Não é verdade, necessariamente.
Uma minoria do Clero fala, a maioria está calada
A realidade profunda é bem outra. A maioria do Episcopado e do Clero, na realidade, não tem voz nem vez na grande mídia. Suas pastorais, sermões e opiniões não chegam ao grande público. Quase ninguém os conhece, só alguns paroquianos e amigos próximos, com quem compartilham confidências. Eles são os prelados e sacerdotes sem-microfone; pertencem à imensa maioria dos excluídos dos grandes meios de difusão. E muitos deles inteligentes, cultos, de expressão fácil, com reflexões que ajudariam muito à autêntica formação da opinião nacional. Até por exigência de equilíbrio na ponderação das opiniões e de equidade em relação a este setor social, eles também precisariam ser ouvidos.

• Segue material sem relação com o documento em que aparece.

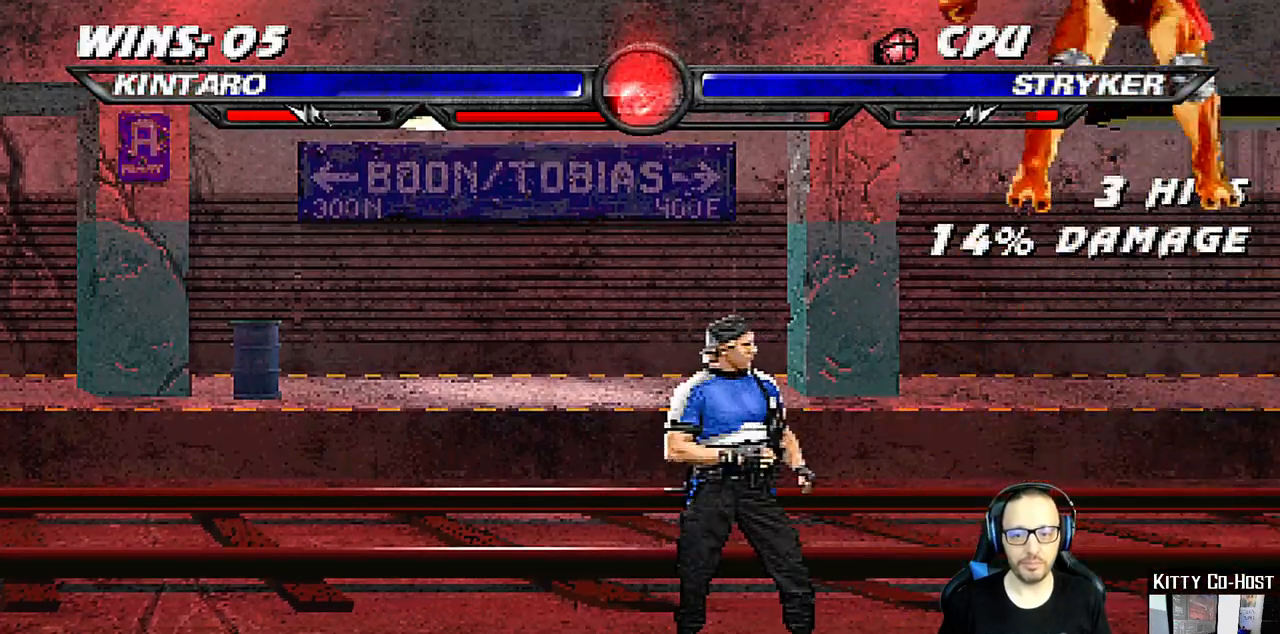
{"buttons": ["SQUARE"], "left_stick": "center", "right_stick": "center", "events": [[250, "SQUARE", "down"], [383, "SQUARE", "up"], [467, "SQUARE", "down"]]}
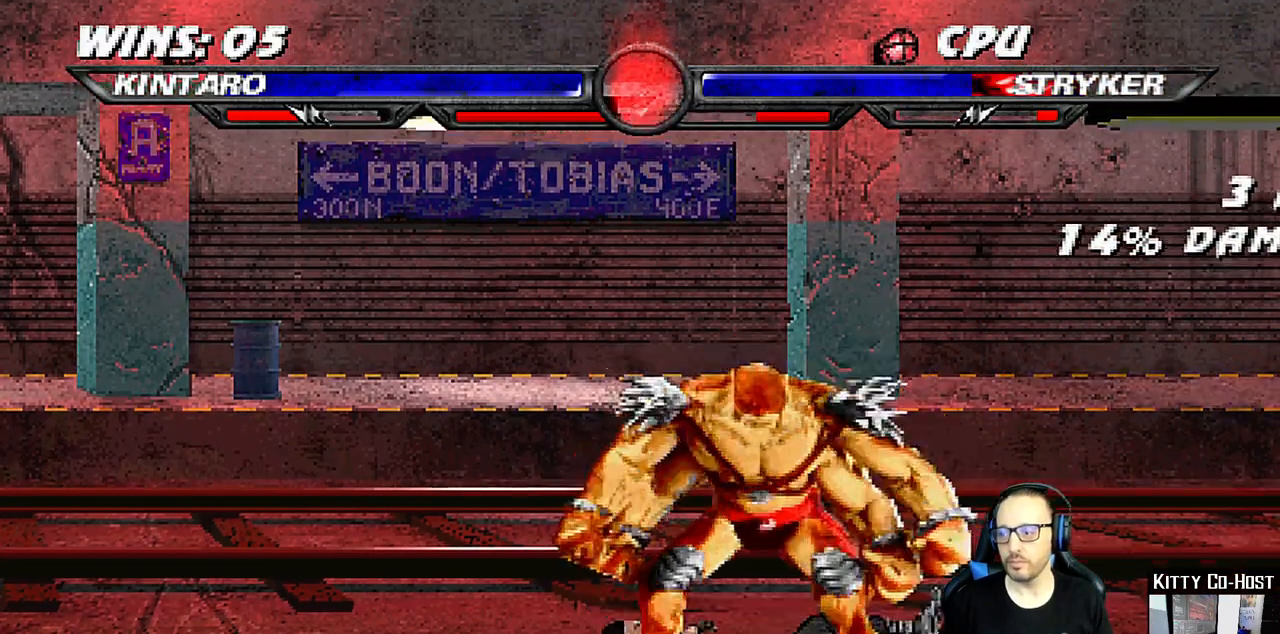
{"buttons": [], "left_stick": "center", "right_stick": "center", "events": [[67, "SQUARE", "up"], [150, "SQUARE", "down"], [267, "SQUARE", "up"], [333, "SQUARE", "down"], [483, "SQUARE", "up"]]}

Padres sem-microfone são discriminados
O grande número dos padres sem-microfone, muitas vezes, talvez na maioria esmagadora dos casos, teria reservas sérias com as invasões e depredações das propriedades agrícolas. Mas são discriminados, não são ouvidos pelo público. De nada adiantam suas advertências. Não repercutem. Estão excluídos. Para eles, não funciona a encenação publicitária aparatosa, suas opiniões são ignoradas pela grande imprensa, o que acontece por exemplo no caso de "O Grito dos Excluídos". É que, para azar deles, nem estão entre os promotores da revolução social, nem pertencem aos pequenos grupos dos privilegiados pela mídia.
Excluir a exclusão
É preciso que se inclua entre os formadores de opinião, com acesso à mídia, também os prelados e sacerdotes que hoje estão sem microfone. Por que deixá-los de fora? Por que os grupelhos contestatários, de intenso ativismo no interior da Igreja, e cuja especialidade é reivindicar todo tipo de medidas antiexclusão, não incluem na agenda já tão abrangente do "Grito dos Excluídos" também o fim do boicote contra os sacerdotes sem-microfone? Afinal de contas, não se proclamam os seus participantes em batalha contra as exclusões, pelo fim das discriminações? Ou é que umas exclusões podem existir, e são bem-vindas, e outras não? Se for assim afastam-se do que deseja o povo, pois milhões de brasileiros querem saber o que pensa o Clero sem-microfone.
Adolpho Lindenberg é autor do livro "Os católicos e a economia de mercado".